La tinta decotta e la mordenzatura: istruzioni per l’uso

L'AQUILA. Dalla lana prodotta dall'azienda agrozootecnica di Valeria Gallese e suo marito Ovidio Damiani nascono capi d'abbigliamento che vanno a ruba, anche da parte dei giovani. In occasione della...
L'AQUILA. Dalla lana prodotta dall'azienda agrozootecnica di Valeria Gallese e suo marito Ovidio Damiani nascono capi d'abbigliamento che vanno a ruba, anche da parte dei giovani.
In occasione della 56esima rassegna degli ovini alcuni di essi sono stati esibiti da giovani modelli locali: mantelle, vestiti, maglioni di tutti i colori realizzati dalle magliaie d'Abruzzo. Ma come si colora la lana grezza?
Valeria racconta nel suo blog, ad esempio, come avviene la preparazione del decotto e della tintura con la reseda, che è un fiore. «Per la preparazione del decotto è necessario avere innanzitutto messo per una notte a macerare la reseda sminuzzata con dell'acqua in un comunissimo secchio», scrive nel blog. «Al mattino seguente, si fa bollire la pianta con l'acqua per un'oretta. Si lascia raffreddare. Quando è freddo, il decotto si filtra. Con il decotto filtrato si tinge la lana precedentemente mordenzata».
«Per tingere», continua la descrizione, «si deve prendere la lana pura vergine al 100% precedentemente messa in ammollo in acqua a temperatura ambiente per una ventina di minuti e immergerla nella pentola che contiene il decotto filtrato. Aggiungere acqua se necessario. Raggiungere la temperatura di 90° in un'ora e rimanere a questa temperatura per un'altra ora. Passato tale tempo, lasciare raffreddare tutto. Stendere e lasciare asciugare. Per il resto, usare il gomitolo il più presto possibile».

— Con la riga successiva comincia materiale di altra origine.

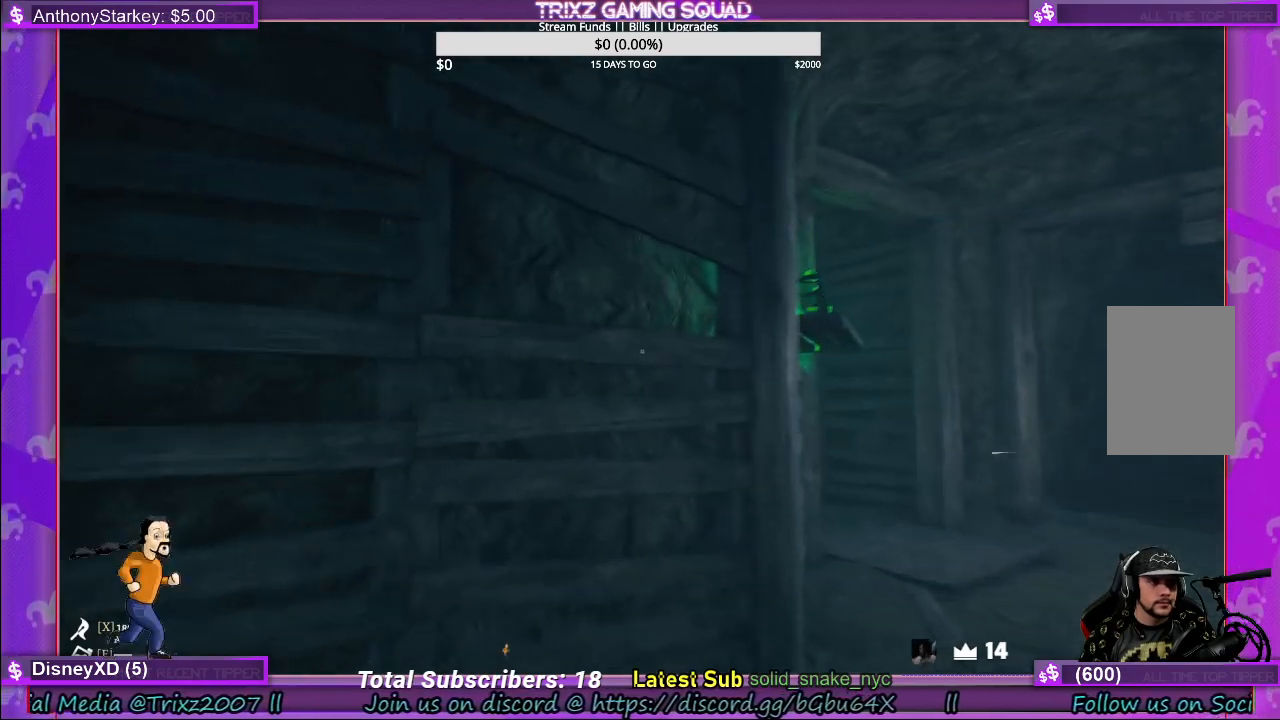
{"keys": ["d", "shift"], "mouse": [], "events": [[350, "w", "up"]]}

E che cos'è la mordenzatura?
«Distinguiamo due tipi di tintura: diretta e indiretta. Per la diretta uso galle di quercia o vino rosso, meglio se Montepulciano d'Abruzzo. Nella tintura indiretta, invece, necessariamente devo sottoporre le lana ad un processo di "mordenzatura" che prepara la lana a ricevere successivamente il colore della natura che ho scelto legandolo per sempre».
La mordenzatura, quindi, precede la tintura naturale della lana vera e propria. Il mordente più usato, di sicuro risultato, è l'allume di potassio o allume di rocca, un sale naturale facilmente reperibile in farmacia o in una saponeria. Le raccomandazioni per l’uso sono chiare. Occorre poi la lana, un secchiello, una bilancia, una pentola di acciaio, un cucchiaio d'acciaio e dell'acqua. E il risultato è garantito. (m.g.)